- [Work request] The answer is a number and only a number: how many lines of the data include the string "green"?

[Items from a dataset]
::::::::::

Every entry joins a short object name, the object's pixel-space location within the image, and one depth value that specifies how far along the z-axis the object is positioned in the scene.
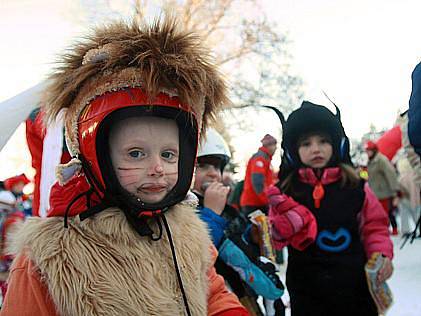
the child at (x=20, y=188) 5.29
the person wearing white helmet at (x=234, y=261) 2.18
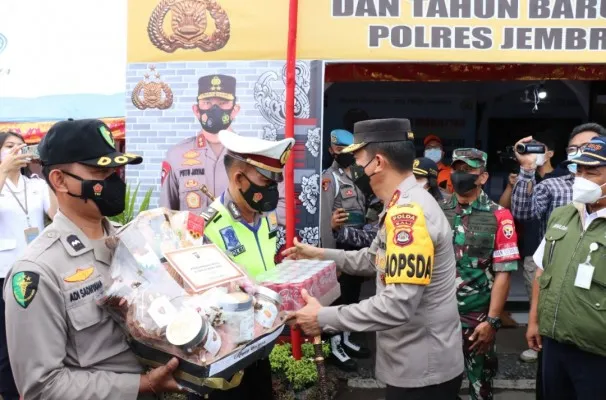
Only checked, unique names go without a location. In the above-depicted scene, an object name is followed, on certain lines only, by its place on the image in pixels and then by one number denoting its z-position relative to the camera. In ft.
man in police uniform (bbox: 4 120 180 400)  5.10
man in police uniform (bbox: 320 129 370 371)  15.58
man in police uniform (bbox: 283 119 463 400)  7.16
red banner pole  14.28
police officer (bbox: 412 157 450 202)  14.24
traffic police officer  7.87
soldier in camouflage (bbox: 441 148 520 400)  11.07
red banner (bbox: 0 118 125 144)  16.11
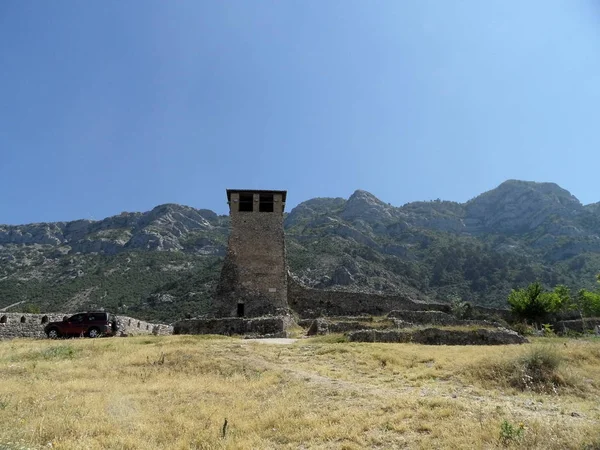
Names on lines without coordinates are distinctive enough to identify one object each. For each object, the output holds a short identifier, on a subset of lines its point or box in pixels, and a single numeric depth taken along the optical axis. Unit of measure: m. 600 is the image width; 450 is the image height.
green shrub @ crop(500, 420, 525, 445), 6.25
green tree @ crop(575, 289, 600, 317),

::::::::::

- [Output of the exercise] 2